[BreachExchange] Cybersecurity Storms: Visibility is Key to Cyber Protections

Destry Winant destry at riskbasedsecurity.com
Thu Dec 6 00:16:01 EST 2018


https://www.securityweek.com/cybersecurity-storms-visibility-key-cyber-protections

The most destructive disaster is the one you do not see coming. Before
modern meteorology, settlers along the Atlantic coast had no warning
when a hurricane was upon them. There was no way to escape from the
titanic forces of wind and rain. Now, scientific instruments such as
radar, barometers and satellites can see trouble brewing halfway
across the ocean, giving residents time to evacuate and save lives.

While there is no evacuating cyberspace to avoid a storm of hackers,
prior warning gives security teams a chance to stop cybercriminals
before they can wreak havoc and make off with sensitive customer data
or company secrets. There is an all too common adage that it is not a
question of if a company will be hacked, but when they will find the
hack. The realities of the cyberspace make it too difficult to
reliably keep hackers out of corporate networks. That is not to say
security teams should give up, but rather that they need to shift
their goals.

Instead of focusing on stopping hackers before they get in, security
teams need to move the real contest to their home turf where they have
the real advantage. Winning is about stopping hackers from leaving
with stolen data more than it is about keeping them out.

Achieving this requires security teams to make a concerted effort to
expand their visibility on their systems to better understand hacker
activity. In a properly set up system, one mistake on the hackers’
part inside the network will reveal their presence and make them easy
targets to block.

Everything the light touches

The first step in gaining enough visibility to address this new way of
approaching security is to make sure that security teams have
visibility into the digital assets under their control. This sounds
like a simple prospect, but it is growing increasingly complicated. In
the old days, just keeping track of the laptops and desktops doled out
to employees for their daily work was enough, since servers were
secured in the basement behind layers of firewalls and other security
filters.

Modern IT systems now have to contend with all of the above, in
addition to mobile phones and tablets, IoT devices and cloud servers,
not to mention remote workers accessing the corporate network from
dispersed locations. Security teams need to make sure they are keeping
track of all of the devices that can access their networks and make
sure all are behaving normally.

The easiest device to hack is the one that no one is watching. A
device that has been forgotten and neglected under the mountain of
other responsibilities IT and security teams must contend with is a
ripe target for hackers to establish a foothold and gather
intelligence about a network before executing the final phase of their
attack.

Building higher fences

A good first step to maintaining visibility is to conduct an inventory
of all devices and systems under the company’s control, everything
that could access the network (including wireless printers). This
requires constant maintenance as new cloud resources spin up and down
but makes it easier to track all points of access to the network.
Restricting access to the network to only this short list of devices
that the security team can monitor is a good step to making it harder
for hackers to sneak by unnoticed.

Once that list is in place it is also important to monitor activity at
the network level. That way every new interaction can be watched
carefully for signs of malicious intent. Cybercriminals do not know
the ins and outs of the network the way that the security teams who
work with it every day do. Intruders are groping their way through the
dark, not knowing what they will find with every ping. Network
defenders can turn this to their advantage by looking for exploratory
activity coming from unusual places such as automated devices or
employees in non-technical departments. It is also effective to deploy
decoys like honeypots that tempt intruders with promises of a big
payload but actually alert security teams to the unwanted activity.

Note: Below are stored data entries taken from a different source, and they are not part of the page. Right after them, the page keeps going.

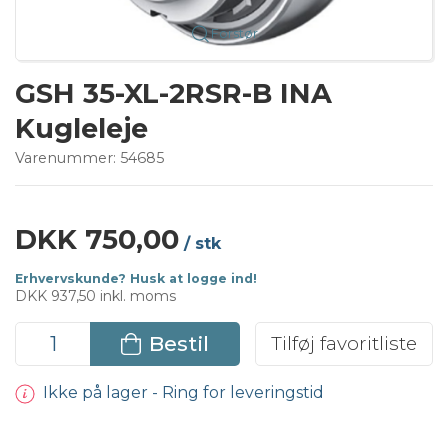
Forstør
GSH 35-XL-2RSR-B INA
Kugleleje
Varenummer:
54685
DKK 750,00
/ stk
Erhvervskunde? Husk at logge ind!
DKK 937,50 inkl. moms
Bestil
Tilføj favoritliste
Ikke på lager - Ring for leveringstid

It is also increasingly important for security teams to pay attention
to encrypted traffic. While encryption is an important way to maintain
the secrecy of data in motion, it is also a tool for cybercriminals to
hide their malicious activity. Security teams need to maintain
packet-level visibility into all traffic flowing across their
networks, even if it encrypted so that they can spot bad actors. The
most effective way to do this is to install a dedicated decryption
solution with the packet filtering solution on the network so that
decryption only happens once. The decryption and filtering combination
creates a center of excellence that specializes in sorting data. This
ensures that other critical devices on the network such as firewalls
and IPS tools are not bogged down with extra processing. It is also
important to make sure decryption solutions are applying the latest
encryption communications updates and standards to catch any network
traffic, malicious or benign, using those services.

You cannot protect against that which you cannot see. In the ever more
complicated world of modern IT networks, visibility is the
increasingly pressing challenge that security teams need to solve to
stop cyber attacks. The key is to simplify the problem as much as
possible and tackle it from multiple angles. The same way that
weathermen do not rely on a single data point to predict a storm,
security teams need to see their networks via multiple data streams to
make informed decisions that protect their organizations.